Text under study:
The largest number of studies on forecast models was realized in the field of food, with 25.3% of the total works identified in the literature. This field is composed by studies on crop and sowing forecasts, beverage demands, and short- and long-term food demands. Studies on forecasts of perishable food demand constitute only 7.23% of the total research consulted. Forecasts of demand in the electric power sector are also notable during the period analyzed, 20.48% of total publications.
DISCUSSION
The results obtained make it possible to identify a series of aspects that constitute the fundamental axis to make the analysis of the different forecast models during the period 2013-2018. These aspects are: analysis of the consulted bibliography, characteristics of the main models and forecasting techniques to predict the demand of perishable food products, research limitations and suggestions for future research.
Discussion of the results of the analysis of the consulted bibliography
Eksoz et al. (2014) identifies in his research that the year with the highest number of publications on collaborative forecasts in food supply chains is 2011 and 2013 is one of the years with the lowest number of such studies. Ghalehkhondabi et al. (2016) determined in his article that the year with the most publications on forecast models was 2014. Contrary to these studies, the authors of this research determined that the year with the least number of publications was 2014 and the year with the most researches was 2015.
Eksoz et al. (2014), states that the United States and the United Kingdom are the countries with the greatest contributions in the field of forecasting during the period 2011-2013. This research determined that during the period 2013-2018, China is the country with the largest number of publications on demand forecasts and that the Latin American and Asian regions are the leading geographic areas in this regard.
Eksoz et al. (2014) in his analysis explains that surveys are the most commonly used research methods. Ghalehkhondabi et al. (2016) states in his review that case studies are the most commonly used research methods. The present study identified empirical studies as the research methods most used by authors during the period 2013-2018.
Kumar et al. (2013) and Qamar and Khosravi (2015) highlight the widespread use of soft computing methods and that there is also a clear trend towards the use of hybrid models. Estupiñan et al. (2016) argue that soft computing models, specifically the algorithms of vector support machines, are widely used. In accordance with the results obtained by these authors, in the present research we determined that models based on time series and soft computing techniques are widely used. In addition, there is a considerable amount of researches where hybrid models are applied.

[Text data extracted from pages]
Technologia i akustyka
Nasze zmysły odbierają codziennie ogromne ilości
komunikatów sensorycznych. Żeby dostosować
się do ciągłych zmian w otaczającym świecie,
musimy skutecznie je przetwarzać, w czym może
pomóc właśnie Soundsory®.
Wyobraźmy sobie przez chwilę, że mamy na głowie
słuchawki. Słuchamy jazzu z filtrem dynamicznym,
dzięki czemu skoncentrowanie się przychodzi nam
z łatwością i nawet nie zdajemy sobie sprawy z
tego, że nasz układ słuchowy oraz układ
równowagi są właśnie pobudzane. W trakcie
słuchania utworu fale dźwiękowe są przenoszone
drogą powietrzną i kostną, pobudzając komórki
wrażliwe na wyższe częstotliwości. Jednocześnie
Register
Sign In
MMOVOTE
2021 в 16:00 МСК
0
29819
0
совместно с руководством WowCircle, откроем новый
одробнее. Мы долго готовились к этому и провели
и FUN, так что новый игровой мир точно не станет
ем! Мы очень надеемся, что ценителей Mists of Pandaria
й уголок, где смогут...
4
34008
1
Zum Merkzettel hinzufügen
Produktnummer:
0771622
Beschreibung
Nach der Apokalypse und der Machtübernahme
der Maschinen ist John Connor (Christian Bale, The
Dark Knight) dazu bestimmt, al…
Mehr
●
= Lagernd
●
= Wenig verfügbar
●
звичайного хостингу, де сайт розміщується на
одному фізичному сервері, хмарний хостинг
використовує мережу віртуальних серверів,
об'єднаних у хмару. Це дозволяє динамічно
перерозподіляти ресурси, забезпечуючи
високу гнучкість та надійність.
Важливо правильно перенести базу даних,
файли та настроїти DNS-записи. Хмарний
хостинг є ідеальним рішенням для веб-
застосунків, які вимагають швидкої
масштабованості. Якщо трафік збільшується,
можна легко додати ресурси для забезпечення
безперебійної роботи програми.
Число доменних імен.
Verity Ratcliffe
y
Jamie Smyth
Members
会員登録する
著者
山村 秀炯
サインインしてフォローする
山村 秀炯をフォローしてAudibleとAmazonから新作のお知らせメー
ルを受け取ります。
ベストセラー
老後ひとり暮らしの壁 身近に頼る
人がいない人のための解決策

Tasks to carry out:
A. According to the forecasting review, which country had the largest number of publications on demand forecasts during 2013-2018?
B. Reproduce the forecasting review word for word, starting at "Eksoz et al. (2014) in" and ending at "authors during the period 2013-2018.".

Solutions to the problems:
A. China

B.
Eksoz et al. (2014) in his analysis explains that surveys are the most commonly used research methods. Ghalehkhondabi et al. (2016) states in his review that case studies are the most commonly used research methods. The present study identified empirical studies as the research methods most used by authors during the period 2013-2018.